VORLIEGENDER TEXT:
Antiziganismus im Gesundheitssystem: Schlechte Bedingungen für Sinti und Roma

Gut 40 Menschen sind der Einladung des Expertengremiums „(Post)koloniales Erbe der Stadt Köln“ in das Bürgerhaus gefolgt. Den zwölfköpfigen Kreis von Expertinnen und Experten hatte Oberbürgermeisterin Henriette Reker 2022 einberufen. Das Gremium sollte die Stadt bei der Aufarbeitung ihres kolonialen Erbes beraten.

In den vergangenen zwei Jahren haben die Expertinnen Vorschläge erarbeitet, um in verschiedenen Bereichen des Stadtlebens rassistische Strukturen abzubauen. Ihre Überlegungen haben sie immer wieder vor- und zur Diskussion gestellt. Mit diesem Abend zu Rassismus im Gesundheitssystem findet die Veranstaltungsreihe nun vorerst ihren Abschluss.

Alles zum Thema Henriette Reker

Eröffnet wird die Veranstaltung von Andrita Jakupi. Die Traumatherapeutin stellt dar, wie Sinti und Roma über Jahrhunderte nach Europa einwanderten und wie sie wiederholt Unterdrückung erfuhren: „Diese globale Migrationsgeschichte ist Teil unserer Identität.“ 

Bis heute wirken die Erlebnisse früherer Generationen auf Sinti und Roma, haben psychosomatische Spuren hinterlassen. Der von Rassismus verursachte Stress sei vergleichbar mit einer posttraumatischen Belastungsstörung. Doch das bleibe im deutschen Gesundheitssystem unsichtbar.

ZIEL DER AUFGABE: Gib den Abschnitt des Textes über Antiziganismus im Gesundheitssystem wieder, der mit den Worten „Antiziganismus im Gesundheitssystem: Schlechte“ beginnt und mit „vorerst ihren Abschluss.“ endet. Ersetze darin „Bürgerhaus“ durch „Stadthaus“.

EINGABEDATEN:

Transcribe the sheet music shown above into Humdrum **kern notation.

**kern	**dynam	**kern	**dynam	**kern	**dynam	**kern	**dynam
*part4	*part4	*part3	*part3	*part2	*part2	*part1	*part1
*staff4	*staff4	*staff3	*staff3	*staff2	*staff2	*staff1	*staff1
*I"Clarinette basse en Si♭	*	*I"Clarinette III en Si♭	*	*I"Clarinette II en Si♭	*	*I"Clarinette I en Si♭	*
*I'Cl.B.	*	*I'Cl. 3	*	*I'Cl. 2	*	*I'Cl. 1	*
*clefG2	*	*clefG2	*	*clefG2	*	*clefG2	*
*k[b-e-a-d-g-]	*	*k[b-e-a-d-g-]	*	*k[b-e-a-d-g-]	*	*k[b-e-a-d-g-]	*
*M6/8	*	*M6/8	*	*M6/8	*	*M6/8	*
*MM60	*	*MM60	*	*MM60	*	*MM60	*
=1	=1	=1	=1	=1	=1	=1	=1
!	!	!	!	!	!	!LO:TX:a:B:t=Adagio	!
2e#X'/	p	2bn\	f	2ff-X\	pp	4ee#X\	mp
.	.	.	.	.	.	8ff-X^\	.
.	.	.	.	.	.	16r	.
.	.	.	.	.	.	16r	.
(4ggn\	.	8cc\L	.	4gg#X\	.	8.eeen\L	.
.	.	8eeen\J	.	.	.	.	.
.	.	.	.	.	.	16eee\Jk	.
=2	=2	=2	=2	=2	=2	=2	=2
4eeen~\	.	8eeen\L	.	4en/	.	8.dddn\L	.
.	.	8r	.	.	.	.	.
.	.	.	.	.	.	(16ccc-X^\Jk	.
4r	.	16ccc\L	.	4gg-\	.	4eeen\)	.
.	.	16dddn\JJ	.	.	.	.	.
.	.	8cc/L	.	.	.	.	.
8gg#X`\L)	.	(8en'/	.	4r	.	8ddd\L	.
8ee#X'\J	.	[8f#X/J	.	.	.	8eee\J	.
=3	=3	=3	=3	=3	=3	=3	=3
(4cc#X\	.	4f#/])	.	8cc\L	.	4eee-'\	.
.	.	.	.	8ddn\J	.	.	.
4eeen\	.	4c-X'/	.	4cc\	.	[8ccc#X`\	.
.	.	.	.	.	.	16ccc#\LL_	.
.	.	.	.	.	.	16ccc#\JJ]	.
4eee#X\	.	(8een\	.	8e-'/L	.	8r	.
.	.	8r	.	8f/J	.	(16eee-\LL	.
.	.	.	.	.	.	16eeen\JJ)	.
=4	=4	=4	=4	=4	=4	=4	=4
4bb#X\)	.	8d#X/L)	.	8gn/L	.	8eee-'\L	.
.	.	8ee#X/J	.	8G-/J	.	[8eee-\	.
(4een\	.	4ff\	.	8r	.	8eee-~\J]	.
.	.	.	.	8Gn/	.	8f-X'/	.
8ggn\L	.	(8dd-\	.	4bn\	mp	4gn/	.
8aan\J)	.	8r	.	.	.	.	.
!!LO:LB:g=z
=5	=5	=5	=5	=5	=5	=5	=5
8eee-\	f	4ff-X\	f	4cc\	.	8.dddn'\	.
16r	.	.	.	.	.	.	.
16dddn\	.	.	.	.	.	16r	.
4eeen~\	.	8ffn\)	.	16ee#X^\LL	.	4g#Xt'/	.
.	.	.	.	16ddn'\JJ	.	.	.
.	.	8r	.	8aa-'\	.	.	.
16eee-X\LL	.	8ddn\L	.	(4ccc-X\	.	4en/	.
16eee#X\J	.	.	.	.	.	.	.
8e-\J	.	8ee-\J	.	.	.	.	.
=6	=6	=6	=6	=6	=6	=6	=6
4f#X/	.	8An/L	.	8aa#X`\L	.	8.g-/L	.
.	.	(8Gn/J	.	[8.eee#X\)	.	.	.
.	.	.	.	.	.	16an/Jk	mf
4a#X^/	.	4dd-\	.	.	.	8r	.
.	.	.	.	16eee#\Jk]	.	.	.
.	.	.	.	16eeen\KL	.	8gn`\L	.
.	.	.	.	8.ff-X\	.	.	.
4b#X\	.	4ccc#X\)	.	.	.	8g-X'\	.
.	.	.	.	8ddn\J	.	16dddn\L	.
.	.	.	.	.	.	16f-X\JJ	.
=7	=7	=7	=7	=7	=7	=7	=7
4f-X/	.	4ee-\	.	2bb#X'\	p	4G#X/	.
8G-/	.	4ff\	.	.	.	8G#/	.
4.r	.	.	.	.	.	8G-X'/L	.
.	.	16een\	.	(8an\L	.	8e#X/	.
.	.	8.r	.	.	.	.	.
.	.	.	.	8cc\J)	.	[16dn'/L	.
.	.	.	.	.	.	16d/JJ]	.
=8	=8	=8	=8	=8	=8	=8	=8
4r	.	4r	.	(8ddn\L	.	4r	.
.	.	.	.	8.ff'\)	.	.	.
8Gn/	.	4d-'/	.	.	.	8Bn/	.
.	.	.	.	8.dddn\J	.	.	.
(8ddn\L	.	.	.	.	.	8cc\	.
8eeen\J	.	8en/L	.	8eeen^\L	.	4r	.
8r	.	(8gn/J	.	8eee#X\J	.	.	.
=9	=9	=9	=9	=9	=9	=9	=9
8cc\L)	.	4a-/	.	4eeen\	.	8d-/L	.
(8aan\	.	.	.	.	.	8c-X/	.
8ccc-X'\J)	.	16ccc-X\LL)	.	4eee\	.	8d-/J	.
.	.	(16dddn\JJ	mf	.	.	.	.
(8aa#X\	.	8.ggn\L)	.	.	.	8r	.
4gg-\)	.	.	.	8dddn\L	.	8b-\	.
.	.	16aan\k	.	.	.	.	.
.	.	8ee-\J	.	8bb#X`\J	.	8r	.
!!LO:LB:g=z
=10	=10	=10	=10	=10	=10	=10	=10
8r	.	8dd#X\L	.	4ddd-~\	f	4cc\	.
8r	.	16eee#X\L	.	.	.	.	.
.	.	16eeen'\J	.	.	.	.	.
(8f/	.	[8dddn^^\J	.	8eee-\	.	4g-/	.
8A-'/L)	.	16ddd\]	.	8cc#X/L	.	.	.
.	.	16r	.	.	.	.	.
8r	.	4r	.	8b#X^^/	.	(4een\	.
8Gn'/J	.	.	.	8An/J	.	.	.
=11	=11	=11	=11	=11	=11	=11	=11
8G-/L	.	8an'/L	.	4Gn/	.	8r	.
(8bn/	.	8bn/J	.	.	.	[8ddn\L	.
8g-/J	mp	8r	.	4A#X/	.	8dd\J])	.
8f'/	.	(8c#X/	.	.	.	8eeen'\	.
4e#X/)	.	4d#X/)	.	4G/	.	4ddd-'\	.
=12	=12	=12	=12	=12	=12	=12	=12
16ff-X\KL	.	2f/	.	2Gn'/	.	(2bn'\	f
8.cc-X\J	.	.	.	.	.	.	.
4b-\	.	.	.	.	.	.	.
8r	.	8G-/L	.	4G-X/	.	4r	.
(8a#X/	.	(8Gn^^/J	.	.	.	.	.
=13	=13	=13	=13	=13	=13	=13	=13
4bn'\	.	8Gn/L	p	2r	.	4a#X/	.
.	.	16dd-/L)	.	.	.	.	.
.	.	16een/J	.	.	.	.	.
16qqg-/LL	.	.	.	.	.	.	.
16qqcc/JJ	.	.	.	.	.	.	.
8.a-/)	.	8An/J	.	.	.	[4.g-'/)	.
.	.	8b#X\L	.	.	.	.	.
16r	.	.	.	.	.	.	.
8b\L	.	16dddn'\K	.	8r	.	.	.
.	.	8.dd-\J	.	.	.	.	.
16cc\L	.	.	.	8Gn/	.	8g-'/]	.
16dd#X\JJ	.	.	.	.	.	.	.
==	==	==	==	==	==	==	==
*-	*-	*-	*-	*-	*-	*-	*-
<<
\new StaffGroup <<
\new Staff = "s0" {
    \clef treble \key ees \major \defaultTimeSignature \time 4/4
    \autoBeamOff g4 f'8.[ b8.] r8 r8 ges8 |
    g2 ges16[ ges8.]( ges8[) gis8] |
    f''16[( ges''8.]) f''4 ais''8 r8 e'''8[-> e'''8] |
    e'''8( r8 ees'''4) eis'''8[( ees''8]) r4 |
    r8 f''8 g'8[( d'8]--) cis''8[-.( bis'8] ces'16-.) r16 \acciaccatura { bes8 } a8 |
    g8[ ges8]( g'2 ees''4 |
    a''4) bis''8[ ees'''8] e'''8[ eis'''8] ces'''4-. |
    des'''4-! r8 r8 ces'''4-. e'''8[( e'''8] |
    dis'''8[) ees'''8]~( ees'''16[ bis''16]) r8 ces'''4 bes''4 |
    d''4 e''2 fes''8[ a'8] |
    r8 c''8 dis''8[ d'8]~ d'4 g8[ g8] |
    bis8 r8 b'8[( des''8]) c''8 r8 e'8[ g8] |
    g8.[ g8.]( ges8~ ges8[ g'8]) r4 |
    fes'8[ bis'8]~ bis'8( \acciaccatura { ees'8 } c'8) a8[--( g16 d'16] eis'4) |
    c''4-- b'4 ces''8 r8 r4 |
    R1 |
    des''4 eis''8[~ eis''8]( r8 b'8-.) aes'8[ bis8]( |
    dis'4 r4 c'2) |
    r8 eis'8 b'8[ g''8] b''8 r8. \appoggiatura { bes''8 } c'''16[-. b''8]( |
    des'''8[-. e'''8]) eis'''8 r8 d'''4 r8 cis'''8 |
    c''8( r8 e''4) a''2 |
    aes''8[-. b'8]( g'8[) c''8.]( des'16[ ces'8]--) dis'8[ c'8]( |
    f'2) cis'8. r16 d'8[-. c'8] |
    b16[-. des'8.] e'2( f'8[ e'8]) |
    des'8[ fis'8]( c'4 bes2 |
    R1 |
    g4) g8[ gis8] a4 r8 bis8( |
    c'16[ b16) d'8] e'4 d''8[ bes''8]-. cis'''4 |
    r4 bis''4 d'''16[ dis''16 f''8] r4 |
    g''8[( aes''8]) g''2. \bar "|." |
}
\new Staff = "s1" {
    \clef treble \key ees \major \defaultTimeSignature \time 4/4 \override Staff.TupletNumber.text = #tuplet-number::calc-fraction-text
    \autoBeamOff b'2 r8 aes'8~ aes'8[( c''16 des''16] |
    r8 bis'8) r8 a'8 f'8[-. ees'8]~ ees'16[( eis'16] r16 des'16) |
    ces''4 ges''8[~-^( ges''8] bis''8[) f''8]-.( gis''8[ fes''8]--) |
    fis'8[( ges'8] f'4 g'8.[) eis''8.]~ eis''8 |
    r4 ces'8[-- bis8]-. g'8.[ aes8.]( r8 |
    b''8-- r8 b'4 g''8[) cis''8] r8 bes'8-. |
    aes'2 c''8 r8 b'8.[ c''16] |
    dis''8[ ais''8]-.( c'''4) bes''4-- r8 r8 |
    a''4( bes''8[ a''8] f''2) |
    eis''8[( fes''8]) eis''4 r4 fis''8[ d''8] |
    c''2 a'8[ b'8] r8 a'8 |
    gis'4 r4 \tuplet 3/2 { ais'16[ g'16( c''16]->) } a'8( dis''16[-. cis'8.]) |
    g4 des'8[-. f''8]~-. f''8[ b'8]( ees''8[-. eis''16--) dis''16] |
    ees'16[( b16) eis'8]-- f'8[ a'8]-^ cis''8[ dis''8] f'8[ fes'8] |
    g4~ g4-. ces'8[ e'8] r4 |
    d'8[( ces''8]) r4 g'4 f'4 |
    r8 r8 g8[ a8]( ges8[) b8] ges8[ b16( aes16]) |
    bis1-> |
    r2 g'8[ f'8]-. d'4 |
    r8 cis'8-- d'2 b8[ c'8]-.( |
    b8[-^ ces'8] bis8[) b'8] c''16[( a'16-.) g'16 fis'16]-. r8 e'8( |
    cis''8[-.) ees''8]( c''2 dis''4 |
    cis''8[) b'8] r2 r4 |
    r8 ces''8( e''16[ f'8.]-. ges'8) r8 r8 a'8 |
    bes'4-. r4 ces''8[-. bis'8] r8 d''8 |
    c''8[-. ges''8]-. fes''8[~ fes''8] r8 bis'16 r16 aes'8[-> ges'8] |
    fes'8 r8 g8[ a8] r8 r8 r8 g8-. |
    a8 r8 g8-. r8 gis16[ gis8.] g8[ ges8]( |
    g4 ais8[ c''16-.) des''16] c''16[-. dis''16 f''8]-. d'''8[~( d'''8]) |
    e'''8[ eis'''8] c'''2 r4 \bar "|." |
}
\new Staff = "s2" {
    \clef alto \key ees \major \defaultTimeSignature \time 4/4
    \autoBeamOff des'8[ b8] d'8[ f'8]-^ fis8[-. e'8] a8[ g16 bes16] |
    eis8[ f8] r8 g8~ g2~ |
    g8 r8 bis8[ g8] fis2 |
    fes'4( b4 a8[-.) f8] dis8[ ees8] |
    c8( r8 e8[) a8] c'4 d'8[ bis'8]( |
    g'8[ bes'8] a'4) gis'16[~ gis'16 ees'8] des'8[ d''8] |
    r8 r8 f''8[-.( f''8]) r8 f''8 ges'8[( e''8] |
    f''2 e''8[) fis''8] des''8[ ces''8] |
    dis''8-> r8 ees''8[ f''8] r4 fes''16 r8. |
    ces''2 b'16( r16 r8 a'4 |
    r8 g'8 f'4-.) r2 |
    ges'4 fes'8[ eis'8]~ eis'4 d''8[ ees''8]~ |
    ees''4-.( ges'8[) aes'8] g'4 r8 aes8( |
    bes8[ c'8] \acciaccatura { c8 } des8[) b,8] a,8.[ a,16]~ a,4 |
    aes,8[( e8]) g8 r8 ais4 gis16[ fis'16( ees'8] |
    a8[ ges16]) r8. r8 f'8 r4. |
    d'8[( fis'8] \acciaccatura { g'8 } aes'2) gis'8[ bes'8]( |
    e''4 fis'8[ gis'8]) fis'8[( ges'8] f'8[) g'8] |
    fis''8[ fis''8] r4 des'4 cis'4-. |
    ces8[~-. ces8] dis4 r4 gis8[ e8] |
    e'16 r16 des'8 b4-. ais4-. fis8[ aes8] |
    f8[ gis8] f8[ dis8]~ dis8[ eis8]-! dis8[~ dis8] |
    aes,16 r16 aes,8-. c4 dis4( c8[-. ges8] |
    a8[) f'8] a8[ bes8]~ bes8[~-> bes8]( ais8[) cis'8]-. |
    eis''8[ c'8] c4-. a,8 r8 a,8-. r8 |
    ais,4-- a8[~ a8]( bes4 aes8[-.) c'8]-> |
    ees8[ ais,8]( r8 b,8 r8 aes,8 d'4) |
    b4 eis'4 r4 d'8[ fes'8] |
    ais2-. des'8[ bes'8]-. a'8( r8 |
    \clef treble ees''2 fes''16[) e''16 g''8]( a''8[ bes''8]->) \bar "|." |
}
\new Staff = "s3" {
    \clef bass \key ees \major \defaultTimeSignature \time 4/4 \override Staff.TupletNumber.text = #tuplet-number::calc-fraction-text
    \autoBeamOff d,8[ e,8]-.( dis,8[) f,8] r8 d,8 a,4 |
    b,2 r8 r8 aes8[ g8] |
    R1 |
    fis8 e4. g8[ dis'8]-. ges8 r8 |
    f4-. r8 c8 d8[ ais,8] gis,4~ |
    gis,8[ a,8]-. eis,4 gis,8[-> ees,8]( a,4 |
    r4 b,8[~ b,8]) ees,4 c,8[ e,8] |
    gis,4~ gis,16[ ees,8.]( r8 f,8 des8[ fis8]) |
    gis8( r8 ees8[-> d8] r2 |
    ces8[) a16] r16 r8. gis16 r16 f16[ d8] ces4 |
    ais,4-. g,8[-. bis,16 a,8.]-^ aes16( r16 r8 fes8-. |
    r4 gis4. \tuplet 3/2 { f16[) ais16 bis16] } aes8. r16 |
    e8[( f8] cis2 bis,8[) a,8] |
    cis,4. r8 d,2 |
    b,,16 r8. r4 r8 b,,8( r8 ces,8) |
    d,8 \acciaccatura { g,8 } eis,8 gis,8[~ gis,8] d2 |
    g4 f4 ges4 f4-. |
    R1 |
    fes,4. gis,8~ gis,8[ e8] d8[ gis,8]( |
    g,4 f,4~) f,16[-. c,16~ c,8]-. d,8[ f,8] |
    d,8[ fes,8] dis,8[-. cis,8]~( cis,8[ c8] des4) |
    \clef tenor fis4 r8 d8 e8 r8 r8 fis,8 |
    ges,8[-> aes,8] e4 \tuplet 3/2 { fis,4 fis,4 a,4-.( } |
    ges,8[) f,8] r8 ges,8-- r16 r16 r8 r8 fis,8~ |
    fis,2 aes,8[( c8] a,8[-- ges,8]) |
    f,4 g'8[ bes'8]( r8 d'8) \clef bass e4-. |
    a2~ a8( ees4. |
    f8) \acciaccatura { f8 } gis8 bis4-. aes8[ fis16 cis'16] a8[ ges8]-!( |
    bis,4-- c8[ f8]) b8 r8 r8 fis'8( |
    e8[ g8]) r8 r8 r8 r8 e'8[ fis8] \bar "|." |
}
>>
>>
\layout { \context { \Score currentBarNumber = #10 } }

LÖSUNG:
Antiziganismus im Gesundheitssystem: Schlechte Bedingungen für Sinti und Roma

Gut 40 Menschen sind der Einladung des Expertengremiums „(Post)koloniales Erbe der Stadt Köln“ in das Stadthaus gefolgt. Den zwölfköpfigen Kreis von Expertinnen und Experten hatte Oberbürgermeisterin Henriette Reker 2022 einberufen. Das Gremium sollte die Stadt bei der Aufarbeitung ihres kolonialen Erbes beraten.

In den vergangenen zwei Jahren haben die Expertinnen Vorschläge erarbeitet, um in verschiedenen Bereichen des Stadtlebens rassistische Strukturen abzubauen. Ihre Überlegungen haben sie immer wieder vor- und zur Diskussion gestellt. Mit diesem Abend zu Rassismus im Gesundheitssystem findet die Veranstaltungsreihe nun vorerst ihren Abschluss.